In the finale, we come back to Allie at the Yellowjackets’ 25th high school reunion, still trying to insert herself into the narrative, riding high on her position as class chair. It’s full circle — the Yellowjackets’ story as a form of parasocial community lore, the surviving group objectified as a kind of aspirational trauma porn. It comes back to the way people talk about it all, which we replicate beautifully, almost gleefully as spectators.
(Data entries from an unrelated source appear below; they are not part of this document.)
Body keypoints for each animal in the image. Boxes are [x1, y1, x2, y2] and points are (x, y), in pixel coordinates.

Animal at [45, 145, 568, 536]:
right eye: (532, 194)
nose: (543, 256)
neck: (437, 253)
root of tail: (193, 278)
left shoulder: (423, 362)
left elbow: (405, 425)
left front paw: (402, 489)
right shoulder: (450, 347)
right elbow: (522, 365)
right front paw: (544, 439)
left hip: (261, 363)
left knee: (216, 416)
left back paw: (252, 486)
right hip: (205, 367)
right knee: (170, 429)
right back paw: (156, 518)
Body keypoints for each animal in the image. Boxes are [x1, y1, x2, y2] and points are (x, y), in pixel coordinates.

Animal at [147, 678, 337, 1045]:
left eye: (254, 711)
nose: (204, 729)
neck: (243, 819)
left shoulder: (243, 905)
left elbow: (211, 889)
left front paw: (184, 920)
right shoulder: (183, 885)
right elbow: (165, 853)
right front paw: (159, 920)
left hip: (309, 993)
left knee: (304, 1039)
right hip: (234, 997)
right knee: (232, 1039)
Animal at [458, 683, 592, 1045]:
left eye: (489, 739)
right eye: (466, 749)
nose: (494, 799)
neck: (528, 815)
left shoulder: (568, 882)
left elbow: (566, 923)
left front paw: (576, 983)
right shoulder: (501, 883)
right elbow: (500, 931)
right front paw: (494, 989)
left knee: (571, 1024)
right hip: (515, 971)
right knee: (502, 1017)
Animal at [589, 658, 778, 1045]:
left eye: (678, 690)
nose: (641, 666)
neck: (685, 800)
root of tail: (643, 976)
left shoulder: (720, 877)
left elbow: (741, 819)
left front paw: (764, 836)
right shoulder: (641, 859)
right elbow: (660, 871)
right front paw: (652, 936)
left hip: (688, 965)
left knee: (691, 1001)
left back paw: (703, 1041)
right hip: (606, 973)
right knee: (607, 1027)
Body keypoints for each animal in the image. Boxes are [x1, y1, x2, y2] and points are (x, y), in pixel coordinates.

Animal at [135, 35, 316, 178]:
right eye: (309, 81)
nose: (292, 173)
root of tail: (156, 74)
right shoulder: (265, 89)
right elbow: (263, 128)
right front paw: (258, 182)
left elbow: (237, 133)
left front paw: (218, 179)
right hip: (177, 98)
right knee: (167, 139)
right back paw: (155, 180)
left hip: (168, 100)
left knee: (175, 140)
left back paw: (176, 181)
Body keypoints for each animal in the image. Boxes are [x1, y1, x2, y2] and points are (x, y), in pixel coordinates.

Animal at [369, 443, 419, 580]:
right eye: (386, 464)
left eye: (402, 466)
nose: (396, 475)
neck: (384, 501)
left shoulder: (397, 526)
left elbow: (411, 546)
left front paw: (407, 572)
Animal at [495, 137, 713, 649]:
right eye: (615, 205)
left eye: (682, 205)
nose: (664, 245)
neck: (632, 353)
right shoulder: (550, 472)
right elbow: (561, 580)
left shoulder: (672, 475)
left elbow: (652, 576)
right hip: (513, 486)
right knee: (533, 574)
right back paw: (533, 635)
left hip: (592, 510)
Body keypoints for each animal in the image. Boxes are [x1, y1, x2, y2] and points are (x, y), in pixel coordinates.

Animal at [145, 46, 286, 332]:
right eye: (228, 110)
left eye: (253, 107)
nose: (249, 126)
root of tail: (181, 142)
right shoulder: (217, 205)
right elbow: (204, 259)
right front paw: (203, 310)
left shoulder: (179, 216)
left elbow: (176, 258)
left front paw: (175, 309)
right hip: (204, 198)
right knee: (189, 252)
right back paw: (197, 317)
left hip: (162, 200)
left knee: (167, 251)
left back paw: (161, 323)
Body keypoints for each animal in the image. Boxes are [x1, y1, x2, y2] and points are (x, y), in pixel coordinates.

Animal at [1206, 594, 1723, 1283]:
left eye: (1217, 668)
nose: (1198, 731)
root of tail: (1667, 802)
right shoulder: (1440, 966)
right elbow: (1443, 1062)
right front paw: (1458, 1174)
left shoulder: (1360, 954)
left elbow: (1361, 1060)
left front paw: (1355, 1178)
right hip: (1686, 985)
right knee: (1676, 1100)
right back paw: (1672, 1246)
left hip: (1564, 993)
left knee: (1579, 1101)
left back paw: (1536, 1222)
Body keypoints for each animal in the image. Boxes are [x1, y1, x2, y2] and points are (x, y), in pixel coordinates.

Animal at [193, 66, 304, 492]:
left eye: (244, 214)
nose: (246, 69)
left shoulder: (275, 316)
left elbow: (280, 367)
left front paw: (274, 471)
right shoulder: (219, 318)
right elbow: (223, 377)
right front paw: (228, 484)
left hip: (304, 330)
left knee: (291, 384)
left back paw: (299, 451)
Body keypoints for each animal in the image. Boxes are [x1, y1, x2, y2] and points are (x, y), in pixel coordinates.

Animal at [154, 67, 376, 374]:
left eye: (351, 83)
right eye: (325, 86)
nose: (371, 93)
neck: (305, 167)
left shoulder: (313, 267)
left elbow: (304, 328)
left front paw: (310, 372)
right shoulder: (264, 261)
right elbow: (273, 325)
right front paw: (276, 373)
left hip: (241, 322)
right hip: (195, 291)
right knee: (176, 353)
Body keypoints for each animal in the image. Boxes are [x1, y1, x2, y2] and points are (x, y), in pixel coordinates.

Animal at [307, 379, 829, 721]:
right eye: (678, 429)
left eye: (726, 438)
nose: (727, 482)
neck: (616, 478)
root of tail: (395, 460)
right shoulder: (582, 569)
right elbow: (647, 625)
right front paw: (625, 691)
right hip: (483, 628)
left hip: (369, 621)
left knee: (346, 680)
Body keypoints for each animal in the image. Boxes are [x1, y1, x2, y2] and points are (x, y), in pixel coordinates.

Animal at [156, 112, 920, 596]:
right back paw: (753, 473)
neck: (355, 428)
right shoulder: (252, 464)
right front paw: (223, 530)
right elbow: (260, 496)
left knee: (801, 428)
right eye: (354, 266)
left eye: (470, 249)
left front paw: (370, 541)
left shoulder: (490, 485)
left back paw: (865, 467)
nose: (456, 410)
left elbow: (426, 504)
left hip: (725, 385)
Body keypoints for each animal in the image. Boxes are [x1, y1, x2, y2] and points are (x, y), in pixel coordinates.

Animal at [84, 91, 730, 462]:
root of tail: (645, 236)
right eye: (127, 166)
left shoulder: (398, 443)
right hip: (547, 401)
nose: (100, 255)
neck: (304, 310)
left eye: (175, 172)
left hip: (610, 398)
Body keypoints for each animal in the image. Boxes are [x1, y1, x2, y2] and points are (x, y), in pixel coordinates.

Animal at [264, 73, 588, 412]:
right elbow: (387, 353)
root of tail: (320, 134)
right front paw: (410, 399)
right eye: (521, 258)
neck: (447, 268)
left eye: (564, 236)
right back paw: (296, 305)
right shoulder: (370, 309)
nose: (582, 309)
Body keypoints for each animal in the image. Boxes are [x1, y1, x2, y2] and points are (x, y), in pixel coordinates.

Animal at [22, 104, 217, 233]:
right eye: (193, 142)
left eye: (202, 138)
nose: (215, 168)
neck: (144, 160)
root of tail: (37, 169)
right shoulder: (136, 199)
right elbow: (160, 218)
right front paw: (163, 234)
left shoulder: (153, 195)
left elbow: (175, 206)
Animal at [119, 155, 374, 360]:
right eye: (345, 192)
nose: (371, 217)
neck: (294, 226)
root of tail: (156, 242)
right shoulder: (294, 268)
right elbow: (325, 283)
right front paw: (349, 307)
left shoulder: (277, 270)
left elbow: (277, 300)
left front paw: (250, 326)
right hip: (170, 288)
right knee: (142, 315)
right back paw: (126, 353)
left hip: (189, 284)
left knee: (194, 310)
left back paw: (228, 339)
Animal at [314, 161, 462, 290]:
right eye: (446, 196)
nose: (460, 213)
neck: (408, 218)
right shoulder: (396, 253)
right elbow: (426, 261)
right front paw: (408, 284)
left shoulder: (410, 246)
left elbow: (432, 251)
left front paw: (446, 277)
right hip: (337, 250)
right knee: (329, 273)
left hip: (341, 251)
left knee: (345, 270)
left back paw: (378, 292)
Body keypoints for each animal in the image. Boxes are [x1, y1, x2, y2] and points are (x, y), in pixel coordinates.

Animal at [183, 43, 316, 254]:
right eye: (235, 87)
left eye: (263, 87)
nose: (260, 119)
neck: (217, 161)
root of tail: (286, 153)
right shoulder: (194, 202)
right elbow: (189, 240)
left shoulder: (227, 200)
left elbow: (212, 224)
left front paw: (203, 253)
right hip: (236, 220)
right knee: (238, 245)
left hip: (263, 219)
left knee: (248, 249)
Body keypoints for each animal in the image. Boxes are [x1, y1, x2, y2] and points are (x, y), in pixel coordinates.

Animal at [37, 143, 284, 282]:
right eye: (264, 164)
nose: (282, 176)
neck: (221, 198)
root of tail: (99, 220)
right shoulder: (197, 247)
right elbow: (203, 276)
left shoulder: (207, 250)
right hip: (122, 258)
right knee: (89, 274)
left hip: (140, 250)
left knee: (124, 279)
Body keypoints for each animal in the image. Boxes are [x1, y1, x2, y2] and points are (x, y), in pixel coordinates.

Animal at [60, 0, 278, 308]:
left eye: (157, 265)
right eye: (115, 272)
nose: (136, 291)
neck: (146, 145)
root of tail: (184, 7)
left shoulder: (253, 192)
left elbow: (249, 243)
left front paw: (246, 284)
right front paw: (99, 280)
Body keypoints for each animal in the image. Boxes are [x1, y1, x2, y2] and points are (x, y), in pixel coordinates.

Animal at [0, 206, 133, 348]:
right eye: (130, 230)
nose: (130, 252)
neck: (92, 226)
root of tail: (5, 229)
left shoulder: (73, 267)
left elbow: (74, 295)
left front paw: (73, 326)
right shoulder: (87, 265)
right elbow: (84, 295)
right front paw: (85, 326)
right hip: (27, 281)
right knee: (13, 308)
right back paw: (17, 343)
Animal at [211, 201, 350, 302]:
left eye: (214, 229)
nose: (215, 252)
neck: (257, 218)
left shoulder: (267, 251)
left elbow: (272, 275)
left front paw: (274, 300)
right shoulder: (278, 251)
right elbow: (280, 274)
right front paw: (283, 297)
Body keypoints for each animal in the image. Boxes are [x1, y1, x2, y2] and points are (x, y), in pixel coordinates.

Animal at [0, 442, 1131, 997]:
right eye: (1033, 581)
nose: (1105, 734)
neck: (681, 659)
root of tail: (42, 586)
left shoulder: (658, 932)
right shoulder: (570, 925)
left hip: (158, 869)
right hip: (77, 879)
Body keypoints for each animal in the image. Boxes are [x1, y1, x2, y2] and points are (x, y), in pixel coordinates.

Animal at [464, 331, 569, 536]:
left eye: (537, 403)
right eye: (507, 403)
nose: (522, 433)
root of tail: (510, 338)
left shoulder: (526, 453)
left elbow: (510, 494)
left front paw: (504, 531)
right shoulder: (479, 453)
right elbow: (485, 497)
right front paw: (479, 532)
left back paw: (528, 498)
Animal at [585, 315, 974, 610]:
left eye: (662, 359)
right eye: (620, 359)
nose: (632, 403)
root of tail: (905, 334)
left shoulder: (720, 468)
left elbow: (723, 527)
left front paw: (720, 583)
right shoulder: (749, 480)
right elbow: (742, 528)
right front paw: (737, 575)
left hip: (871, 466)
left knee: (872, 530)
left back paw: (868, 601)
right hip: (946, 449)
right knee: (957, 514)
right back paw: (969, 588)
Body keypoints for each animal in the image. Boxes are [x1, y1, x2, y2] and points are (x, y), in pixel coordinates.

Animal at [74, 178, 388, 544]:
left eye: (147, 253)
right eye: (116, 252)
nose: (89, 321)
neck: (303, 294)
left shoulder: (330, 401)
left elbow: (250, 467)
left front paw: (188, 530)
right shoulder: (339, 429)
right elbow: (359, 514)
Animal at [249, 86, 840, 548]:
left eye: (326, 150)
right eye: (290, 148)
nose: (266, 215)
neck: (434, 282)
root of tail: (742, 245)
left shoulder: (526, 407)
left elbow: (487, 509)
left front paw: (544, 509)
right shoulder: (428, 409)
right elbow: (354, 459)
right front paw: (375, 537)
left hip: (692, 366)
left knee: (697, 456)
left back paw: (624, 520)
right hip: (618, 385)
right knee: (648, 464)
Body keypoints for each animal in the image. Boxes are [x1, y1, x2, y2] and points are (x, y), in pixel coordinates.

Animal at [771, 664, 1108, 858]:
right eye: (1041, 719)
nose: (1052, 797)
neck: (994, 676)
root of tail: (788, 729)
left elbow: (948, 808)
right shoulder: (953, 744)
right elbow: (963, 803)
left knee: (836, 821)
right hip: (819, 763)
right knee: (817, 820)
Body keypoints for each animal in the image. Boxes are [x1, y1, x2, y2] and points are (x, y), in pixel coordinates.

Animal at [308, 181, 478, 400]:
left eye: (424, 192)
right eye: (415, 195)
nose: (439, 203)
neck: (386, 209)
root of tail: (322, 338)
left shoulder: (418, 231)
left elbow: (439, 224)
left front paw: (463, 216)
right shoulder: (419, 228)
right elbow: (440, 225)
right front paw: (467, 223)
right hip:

From a theatrical standpoint, it’s one of the most effective pseudo-participatory shows I’ve committed to in a long time, and it’s wild to think it was made in part as proof that girls can be as brutal as boys a la Lord of the Flies — gender essentialism aside, high school girls are powerful cacodemons, and you can bet in 2022, they absolutely know it.
This wouldn’t be a real Yellowjackets post if I didn’t cave and name a theory to end this all on and that it’s that our human sacrifice victim was possibly Lottie (tall-ish, long dark hair, last bearer of Jackie’s necklace). We’re supposed to think Lottie is still alive at the end of the season, thanks to her name being dropped in the last 30 seconds of the finale — but Yellowjackets clearly still has surprises up its sleeve. The fact that it was initially sold as a five-season show is a little concerning; this isn’t the sort of story that benefits from being drawn out too long. Still, when it comes to the way it speaks to its audience and prompts us to dissect its bones among ourselves, Yellowjackets is doing something really special right now that I haven’t seen or felt in years.